Exactly two years ago today, the massacre at Sandy Hook Elementary School in Newtown, Conn., shocked the nation to its core. Twenty children and six adult staff members of the school lost their lives in the deadliest mass shooting at a grade or high school in U.S. history.
Recent statistics about shootings in schools are disturbing, too. In the past two years, American schools have been the scene of at least 95 shootings, ranging from fatal and nonfatal attacks to suicides and accidental incidents.
Fifty-two percent of those shootings occurred at elementary and high schools while the others took place at colleges and universities, a new report by the Everytown For Our Safety organization indicates. Nine of those were in Florida, second in the nation for these crimes.
While the Manatee County school board rushed into the hiring of private security guards for 31 grade schools this past summer, their concern is well placed -- as recent history well proves. But those guards had to be disarmed and then dismissed after several issues arose.
The question of the legality of firearms in schools carried by anyone other than law enforcement officers propelled the school district into uncharted territory.
The administration requested an interpretation of state law from Florida Attorney General Pam Bondi. She issued a legal opinion two weeks ago that cited the state's "home rule" privilege in allowing private security forces inside schools "in support of school-sanctioned activities."
Bondi's decision counters established practice but opens the door to school districts around the state to contract with private security guards, a cost-saving measure over paying certified law enforcement officers.
That was the roadblock in Manatee County as placing school resource officers -- sheriff's deputies and police -- in 31 elementary schools carried at estimated $3.4 million annual cost. The district's now discarded contract with Sarasota Security Patrol only cost $1 million for the first year.
The attorney general's advisory opinion -- which is not binding in a court of law, Bondi's office noted -- did vindicate Manatee County's position in the hiring of private guards. That might not be the final resolution, however, as the attorney general's opinions do not address legislative, executive or administrative policies.
Manatee County's middle and high schools are protected by law enforcement, school resource officers as they are known. During the recession, elementaries lost those officers due to budget cuts.
This year, grade school principals and parents embraced the security guards as a very welcome safeguard.
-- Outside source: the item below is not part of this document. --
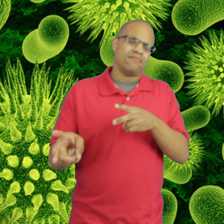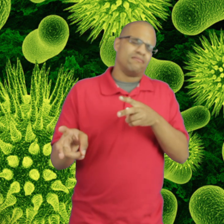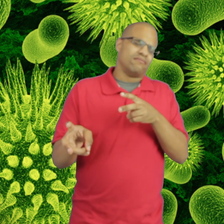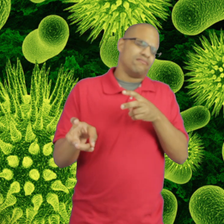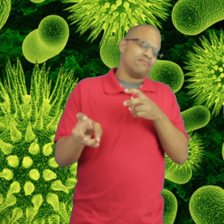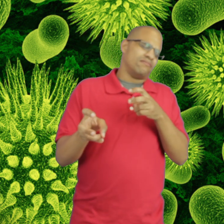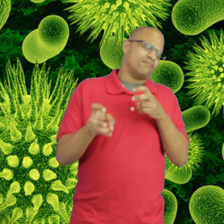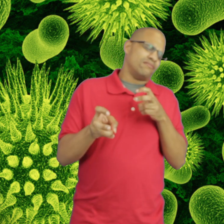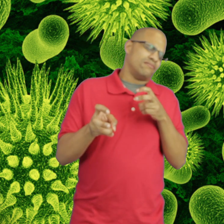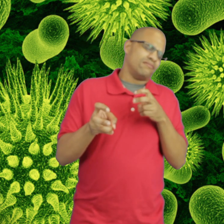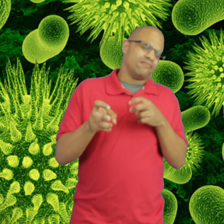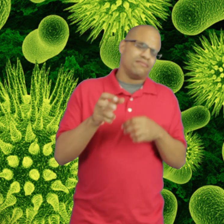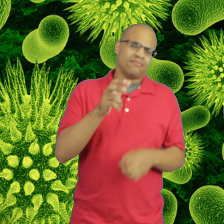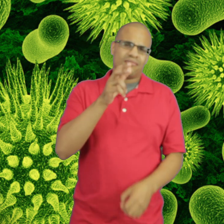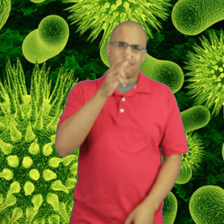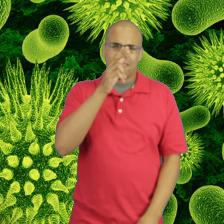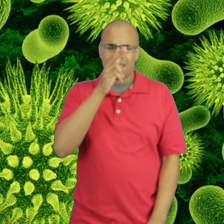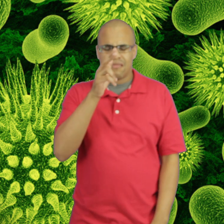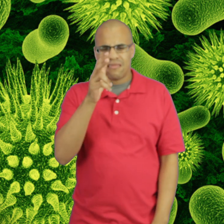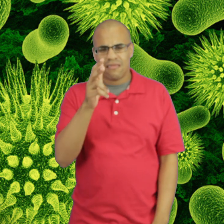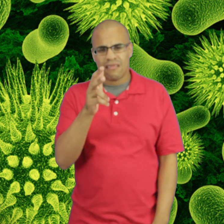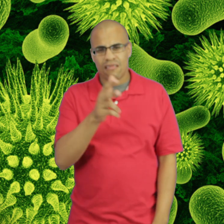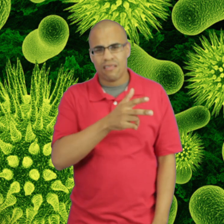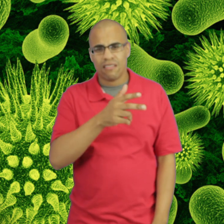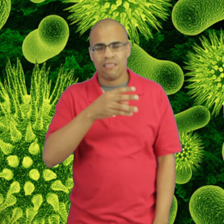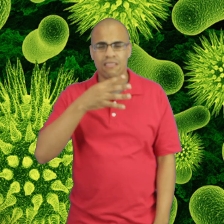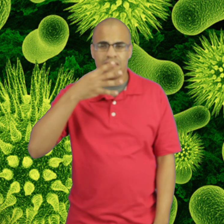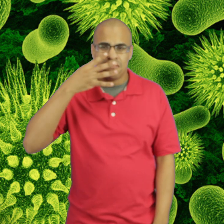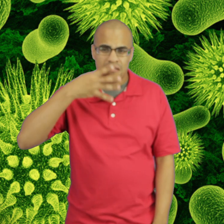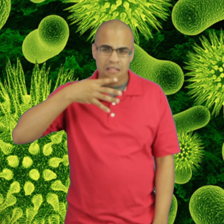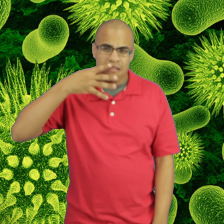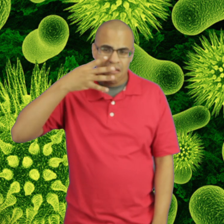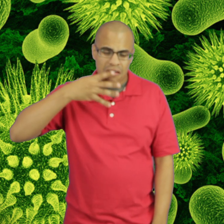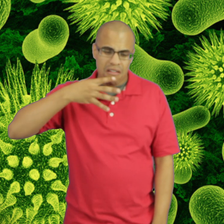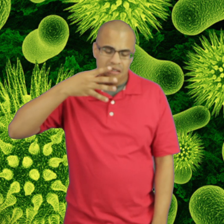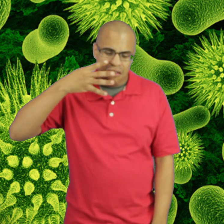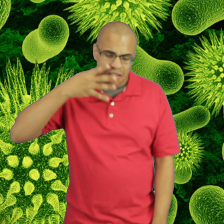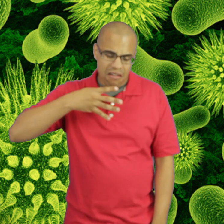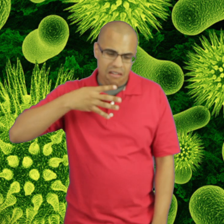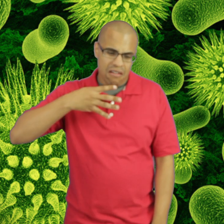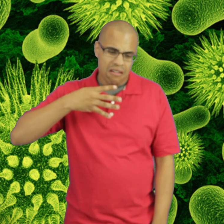Bed Ridden and feel lousy My nose is running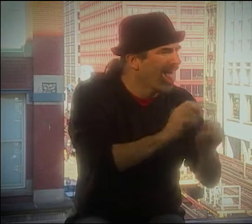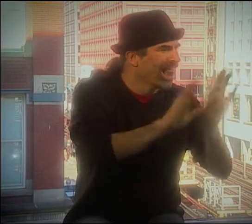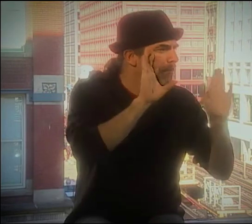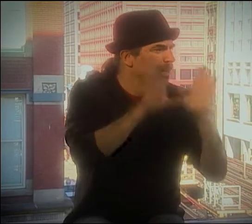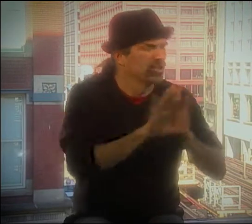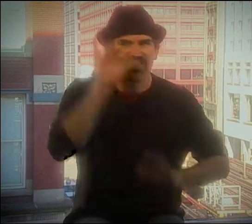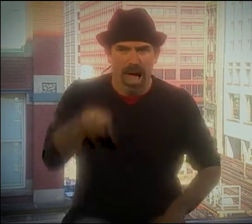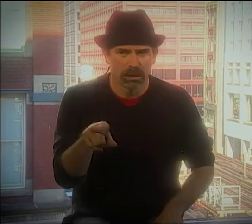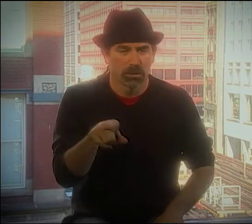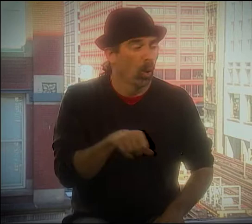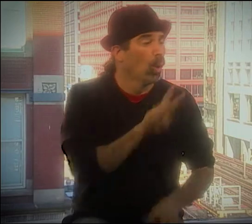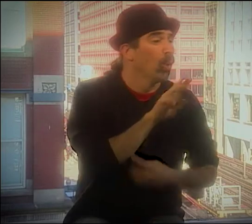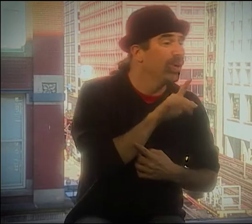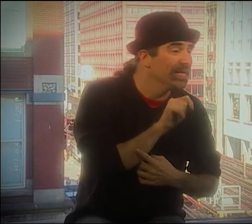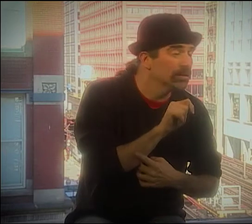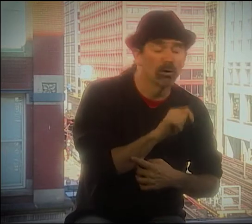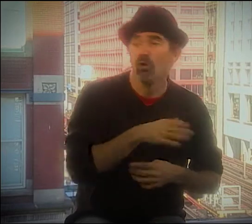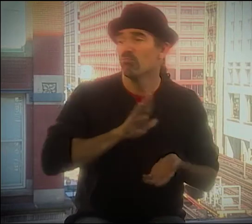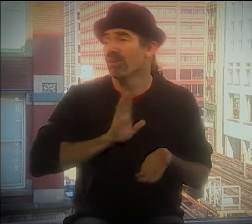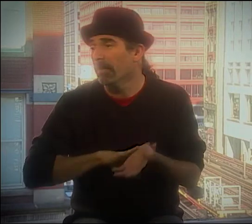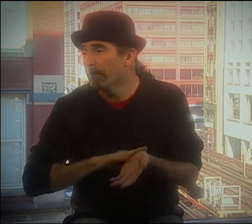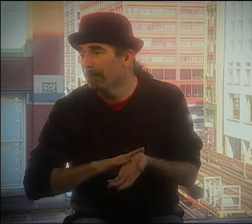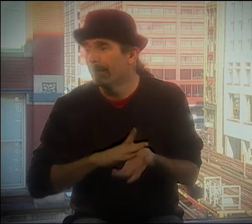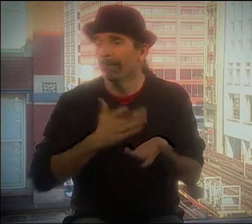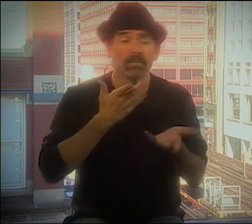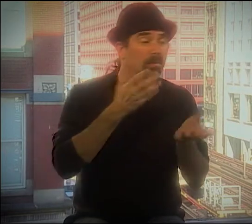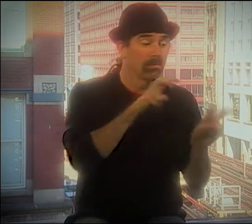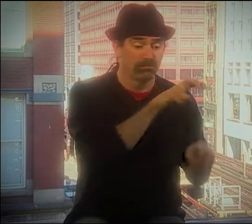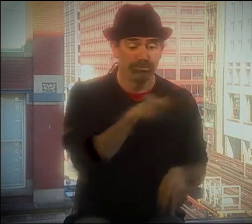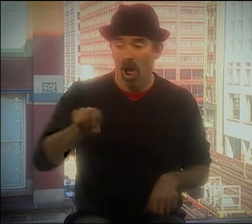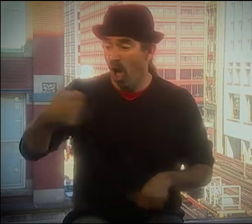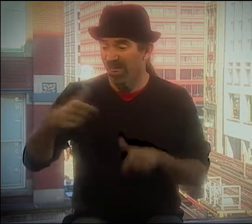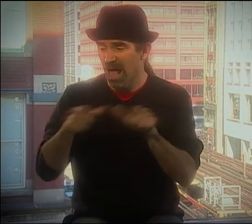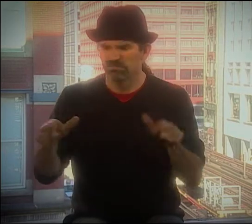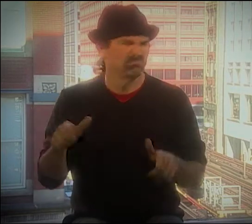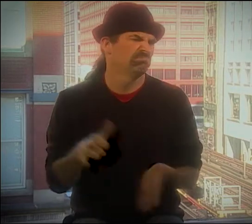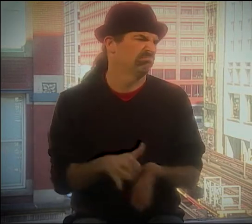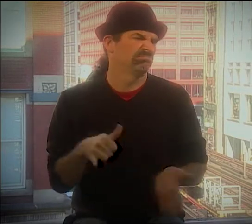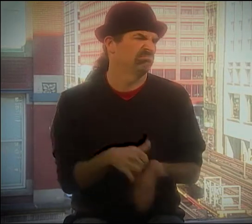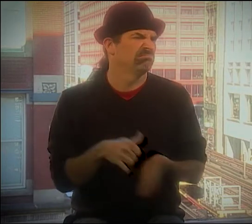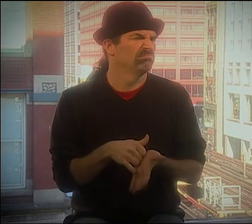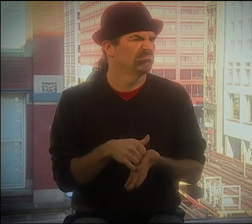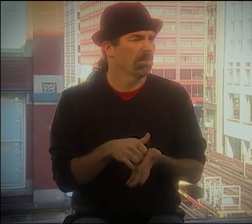"IT WAS THE CONCEPT. "IT WAS A CLEAR PICTURE. "IT'S THE RHYTHM, THE CONCEPT.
These school deserve society's protection.
Sandy Hook reignited the issue of stricter gun control. But public attitudes have shifted dramatically. For the first time in two decades of surveys, a Pew Research Center poll conducted just days ago found a majority of Americans support the protection of gun ownership rights over limited access. One of the Pew researchers attributed that dramatic change to the Newtown murders.
One of Manatee County's lawmakers, state Rep. Greg Steube, once again filed a legislative bill that would grant a "school safety designee" to carry firearms on K-12 school property, with the permission by school boards and the authorization by school superintendents. That bill will come up for debate next year.
While Steube's measure is well intentioned and would benefit cash-strapped school districts most, we have long favored the employment of commissioned law enforcement officers in schools.
And we appreciate schools Superintendent Rick Mills current negotiations with the Manatee County Sheriff's Office and Bradenton Police Department to place officers in grade schools in the coming budget year. This is the best solution to school security. Highly trained professionals are best equipped to deal with active shooting situations.